(Supplied material Opens)
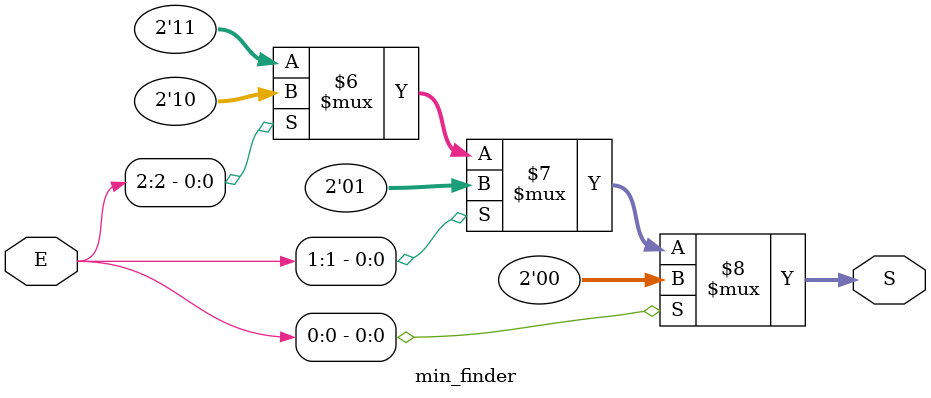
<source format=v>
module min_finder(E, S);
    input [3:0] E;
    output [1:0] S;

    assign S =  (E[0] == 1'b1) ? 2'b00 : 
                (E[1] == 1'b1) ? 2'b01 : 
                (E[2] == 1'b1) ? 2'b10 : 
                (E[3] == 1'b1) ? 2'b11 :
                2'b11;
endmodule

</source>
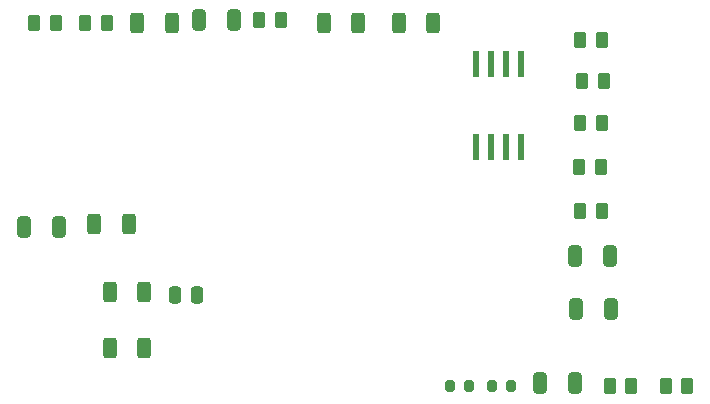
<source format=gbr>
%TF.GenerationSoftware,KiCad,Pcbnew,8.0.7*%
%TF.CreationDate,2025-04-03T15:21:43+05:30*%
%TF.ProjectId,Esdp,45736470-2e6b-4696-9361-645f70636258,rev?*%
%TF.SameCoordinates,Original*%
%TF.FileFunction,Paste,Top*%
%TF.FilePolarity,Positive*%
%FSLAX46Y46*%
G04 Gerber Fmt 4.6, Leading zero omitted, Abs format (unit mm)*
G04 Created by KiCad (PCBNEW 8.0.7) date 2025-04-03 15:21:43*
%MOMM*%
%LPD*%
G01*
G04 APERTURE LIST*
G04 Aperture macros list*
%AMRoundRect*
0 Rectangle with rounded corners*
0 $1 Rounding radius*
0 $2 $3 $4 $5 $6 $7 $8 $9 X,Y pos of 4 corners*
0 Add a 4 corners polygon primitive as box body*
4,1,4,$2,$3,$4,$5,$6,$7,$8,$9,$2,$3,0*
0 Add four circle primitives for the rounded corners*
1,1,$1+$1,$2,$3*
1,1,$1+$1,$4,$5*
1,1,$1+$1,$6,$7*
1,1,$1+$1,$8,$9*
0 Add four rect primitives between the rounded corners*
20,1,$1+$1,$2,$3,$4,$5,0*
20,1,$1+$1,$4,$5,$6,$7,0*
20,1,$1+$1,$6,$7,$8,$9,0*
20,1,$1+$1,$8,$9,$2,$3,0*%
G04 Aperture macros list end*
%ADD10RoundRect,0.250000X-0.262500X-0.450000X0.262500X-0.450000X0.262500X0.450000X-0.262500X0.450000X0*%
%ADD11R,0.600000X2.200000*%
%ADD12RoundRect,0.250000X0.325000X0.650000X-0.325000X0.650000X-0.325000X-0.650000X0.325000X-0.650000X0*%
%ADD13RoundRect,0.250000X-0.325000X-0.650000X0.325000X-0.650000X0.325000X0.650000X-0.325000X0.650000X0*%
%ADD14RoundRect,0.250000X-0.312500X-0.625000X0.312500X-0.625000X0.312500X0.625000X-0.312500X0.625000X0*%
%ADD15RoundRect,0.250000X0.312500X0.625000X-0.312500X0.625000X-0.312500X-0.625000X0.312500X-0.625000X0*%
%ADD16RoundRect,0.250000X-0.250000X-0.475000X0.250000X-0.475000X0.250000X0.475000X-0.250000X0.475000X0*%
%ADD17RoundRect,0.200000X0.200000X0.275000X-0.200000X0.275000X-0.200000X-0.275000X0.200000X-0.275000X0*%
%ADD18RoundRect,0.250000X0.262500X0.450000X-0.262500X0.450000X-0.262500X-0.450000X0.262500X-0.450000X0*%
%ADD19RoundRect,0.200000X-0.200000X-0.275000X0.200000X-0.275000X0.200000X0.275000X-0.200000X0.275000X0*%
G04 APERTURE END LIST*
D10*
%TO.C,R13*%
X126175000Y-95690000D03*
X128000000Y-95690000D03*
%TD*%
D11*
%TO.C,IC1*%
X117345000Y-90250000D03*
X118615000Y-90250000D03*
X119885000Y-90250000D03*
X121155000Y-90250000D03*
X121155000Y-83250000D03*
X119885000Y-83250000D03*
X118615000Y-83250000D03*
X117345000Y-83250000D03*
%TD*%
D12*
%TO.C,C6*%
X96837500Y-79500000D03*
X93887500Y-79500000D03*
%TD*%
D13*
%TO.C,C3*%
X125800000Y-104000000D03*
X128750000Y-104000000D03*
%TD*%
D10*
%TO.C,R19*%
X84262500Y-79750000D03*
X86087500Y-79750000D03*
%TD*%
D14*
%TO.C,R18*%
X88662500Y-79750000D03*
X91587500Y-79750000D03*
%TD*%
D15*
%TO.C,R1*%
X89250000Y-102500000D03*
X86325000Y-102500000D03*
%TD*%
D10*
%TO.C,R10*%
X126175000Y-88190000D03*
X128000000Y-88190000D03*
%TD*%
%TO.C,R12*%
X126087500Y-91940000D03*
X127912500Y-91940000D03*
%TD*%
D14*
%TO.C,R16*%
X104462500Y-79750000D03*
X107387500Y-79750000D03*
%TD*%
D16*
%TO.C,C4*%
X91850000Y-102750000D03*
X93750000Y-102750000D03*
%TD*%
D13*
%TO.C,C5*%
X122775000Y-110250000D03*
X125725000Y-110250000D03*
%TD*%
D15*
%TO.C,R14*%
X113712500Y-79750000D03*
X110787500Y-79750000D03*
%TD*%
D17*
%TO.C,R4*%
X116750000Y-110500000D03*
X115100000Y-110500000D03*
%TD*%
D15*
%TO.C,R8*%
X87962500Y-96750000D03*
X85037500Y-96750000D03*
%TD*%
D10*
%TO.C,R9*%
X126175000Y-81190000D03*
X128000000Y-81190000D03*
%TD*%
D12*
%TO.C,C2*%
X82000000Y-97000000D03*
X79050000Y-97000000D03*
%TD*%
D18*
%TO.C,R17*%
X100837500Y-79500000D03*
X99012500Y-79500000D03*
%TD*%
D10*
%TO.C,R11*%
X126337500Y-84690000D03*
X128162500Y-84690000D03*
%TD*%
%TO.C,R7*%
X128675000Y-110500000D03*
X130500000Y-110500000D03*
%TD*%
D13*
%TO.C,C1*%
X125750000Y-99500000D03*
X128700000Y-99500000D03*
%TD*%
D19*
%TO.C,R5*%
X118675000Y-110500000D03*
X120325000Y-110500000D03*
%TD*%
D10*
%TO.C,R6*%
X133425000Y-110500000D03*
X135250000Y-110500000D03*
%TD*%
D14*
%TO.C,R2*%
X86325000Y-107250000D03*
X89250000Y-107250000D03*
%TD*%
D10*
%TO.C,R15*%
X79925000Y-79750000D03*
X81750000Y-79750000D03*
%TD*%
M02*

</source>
(Supplied material Closes)
Among the lines above, which ones include the word "corners"? Copy them.

0 Rectangle with rounded corners*
0 $2 $3 $4 $5 $6 $7 $8 $9 X,Y pos of 4 corners*
0 Add a 4 corners polygon primitive as box body*
0 Add four circle primitives for the rounded corners*
0 Add four rect primitives between the rounded corners*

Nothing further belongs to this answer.